**Work instructions:** While copying the entries exactly, leave out each picture they contain.

**The records:**

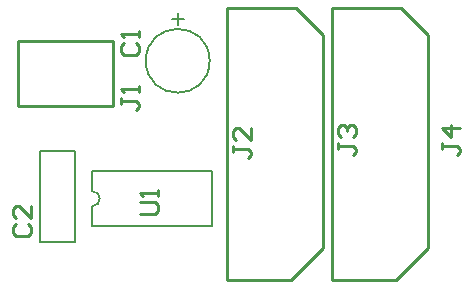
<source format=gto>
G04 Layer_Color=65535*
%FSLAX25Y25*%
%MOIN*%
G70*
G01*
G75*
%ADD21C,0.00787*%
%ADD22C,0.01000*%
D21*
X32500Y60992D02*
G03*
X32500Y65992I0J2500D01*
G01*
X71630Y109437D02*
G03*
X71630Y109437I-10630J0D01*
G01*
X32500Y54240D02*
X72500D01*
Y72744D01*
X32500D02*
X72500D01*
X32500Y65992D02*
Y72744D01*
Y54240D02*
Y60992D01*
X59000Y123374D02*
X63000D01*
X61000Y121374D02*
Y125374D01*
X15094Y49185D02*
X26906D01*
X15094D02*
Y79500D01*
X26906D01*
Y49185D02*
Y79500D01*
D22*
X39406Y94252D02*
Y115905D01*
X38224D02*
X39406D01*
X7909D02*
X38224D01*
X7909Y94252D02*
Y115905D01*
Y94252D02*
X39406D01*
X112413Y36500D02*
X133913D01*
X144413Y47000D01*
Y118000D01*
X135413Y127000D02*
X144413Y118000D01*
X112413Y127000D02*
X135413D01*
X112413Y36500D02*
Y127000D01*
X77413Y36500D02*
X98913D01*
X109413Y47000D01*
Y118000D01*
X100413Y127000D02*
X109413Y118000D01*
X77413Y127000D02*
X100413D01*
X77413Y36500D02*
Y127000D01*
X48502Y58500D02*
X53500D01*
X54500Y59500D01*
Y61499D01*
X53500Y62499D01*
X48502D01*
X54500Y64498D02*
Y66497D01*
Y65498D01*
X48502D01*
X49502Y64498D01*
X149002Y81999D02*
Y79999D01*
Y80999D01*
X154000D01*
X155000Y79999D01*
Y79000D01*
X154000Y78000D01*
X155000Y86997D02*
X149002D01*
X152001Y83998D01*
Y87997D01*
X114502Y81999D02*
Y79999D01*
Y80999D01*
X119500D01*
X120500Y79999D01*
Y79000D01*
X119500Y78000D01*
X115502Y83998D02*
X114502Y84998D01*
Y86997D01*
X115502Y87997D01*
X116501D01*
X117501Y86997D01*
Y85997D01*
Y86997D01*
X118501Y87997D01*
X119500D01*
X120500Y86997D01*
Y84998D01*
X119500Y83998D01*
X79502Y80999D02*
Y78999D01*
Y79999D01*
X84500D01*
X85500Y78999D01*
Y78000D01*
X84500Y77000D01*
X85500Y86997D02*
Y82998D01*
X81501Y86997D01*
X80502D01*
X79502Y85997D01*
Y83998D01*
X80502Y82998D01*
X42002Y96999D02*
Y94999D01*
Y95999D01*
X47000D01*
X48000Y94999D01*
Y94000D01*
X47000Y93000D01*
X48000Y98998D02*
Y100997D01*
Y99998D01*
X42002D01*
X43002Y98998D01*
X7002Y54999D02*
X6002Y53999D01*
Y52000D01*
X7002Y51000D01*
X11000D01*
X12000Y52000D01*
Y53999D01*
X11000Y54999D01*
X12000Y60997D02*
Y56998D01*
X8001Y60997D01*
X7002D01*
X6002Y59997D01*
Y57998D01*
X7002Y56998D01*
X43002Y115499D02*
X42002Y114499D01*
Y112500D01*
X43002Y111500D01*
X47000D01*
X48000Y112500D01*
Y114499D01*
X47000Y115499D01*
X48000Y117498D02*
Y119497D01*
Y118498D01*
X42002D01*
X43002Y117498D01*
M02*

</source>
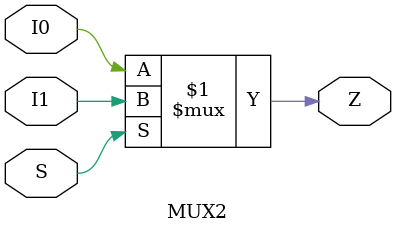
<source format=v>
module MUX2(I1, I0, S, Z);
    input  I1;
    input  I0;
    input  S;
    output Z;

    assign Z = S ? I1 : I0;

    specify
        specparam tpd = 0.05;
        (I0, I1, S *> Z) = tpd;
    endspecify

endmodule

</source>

**Task answer:**
<source format=gto>
G04 Layer_Color=65535*
%FSLAX25Y25*%
%MOIN*%
G70*
G01*
G75*
%ADD21C,0.00787*%
%ADD22C,0.01000*%
D21*
X32500Y60992D02*
G03*
X32500Y65992I0J2500D01*
G01*
X71630Y109437D02*
G03*
X71630Y109437I-10630J0D01*
G01*
X32500Y54240D02*
X72500D01*
Y72744D01*
X32500D02*
X72500D01*
X32500Y65992D02*
Y72744D01*
Y54240D02*
Y60992D01*
X59000Y123374D02*
X63000D01*
X61000Y121374D02*
Y125374D01*
X15094Y49185D02*
X26906D01*
X15094D02*
Y79500D01*
X26906D01*
Y49185D02*
Y79500D01*
D22*
X39406Y94252D02*
Y115905D01*
X38224D02*
X39406D01*
X7909D02*
X38224D01*
X7909Y94252D02*
Y115905D01*
Y94252D02*
X39406D01*
X112413Y36500D02*
X133913D01*
X144413Y47000D01*
Y118000D01*
X135413Y127000D02*
X144413Y118000D01*
X112413Y127000D02*
X135413D01*
X112413Y36500D02*
Y127000D01*
X77413Y36500D02*
X98913D01*
X109413Y47000D01*
Y118000D01*
X100413Y127000D02*
X109413Y118000D01*
X77413Y127000D02*
X100413D01*
X77413Y36500D02*
Y127000D01*
X48502Y58500D02*
X53500D01*
X54500Y59500D01*
Y61499D01*
X53500Y62499D01*
X48502D01*
X54500Y64498D02*
Y66497D01*
Y65498D01*
X48502D01*
X49502Y64498D01*
X149002Y81999D02*
Y79999D01*
Y80999D01*
X154000D01*
X155000Y79999D01*
Y79000D01*
X154000Y78000D01*
X155000Y86997D02*
X149002D01*
X152001Y83998D01*
Y87997D01*
X114502Y81999D02*
Y79999D01*
Y80999D01*
X119500D01*
X120500Y79999D01*
Y79000D01*
X119500Y78000D01*
X115502Y83998D02*
X114502Y84998D01*
Y86997D01*
X115502Y87997D01*
X116501D01*
X117501Y86997D01*
Y85997D01*
Y86997D01*
X118501Y87997D01*
X119500D01*
X120500Y86997D01*
Y84998D01*
X119500Y83998D01*
X79502Y80999D02*
Y78999D01*
Y79999D01*
X84500D01*
X85500Y78999D01*
Y78000D01*
X84500Y77000D01*
X85500Y86997D02*
Y82998D01*
X81501Y86997D01*
X80502D01*
X79502Y85997D01*
Y83998D01*
X80502Y82998D01*
X42002Y96999D02*
Y94999D01*
Y95999D01*
X47000D01*
X48000Y94999D01*
Y94000D01*
X47000Y93000D01*
X48000Y98998D02*
Y100997D01*
Y99998D01*
X42002D01*
X43002Y98998D01*
X7002Y54999D02*
X6002Y53999D01*
Y52000D01*
X7002Y51000D01*
X11000D01*
X12000Y52000D01*
Y53999D01*
X11000Y54999D01*
X12000Y60997D02*
Y56998D01*
X8001Y60997D01*
X7002D01*
X6002Y59997D01*
Y57998D01*
X7002Y56998D01*
X43002Y115499D02*
X42002Y114499D01*
Y112500D01*
X43002Y111500D01*
X47000D01*
X48000Y112500D01*
Y114499D01*
X47000Y115499D01*
X48000Y117498D02*
Y119497D01*
Y118498D01*
X42002D01*
X43002Y117498D01*
M02*

</source>
<source format=v>
module MUX2(I1, I0, S, Z);
    input  I1;
    input  I0;
    input  S;
    output Z;

    assign Z = S ? I1 : I0;

    specify
        specparam tpd = 0.05;
        (I0, I1, S *> Z) = tpd;
    endspecify

endmodule

</source>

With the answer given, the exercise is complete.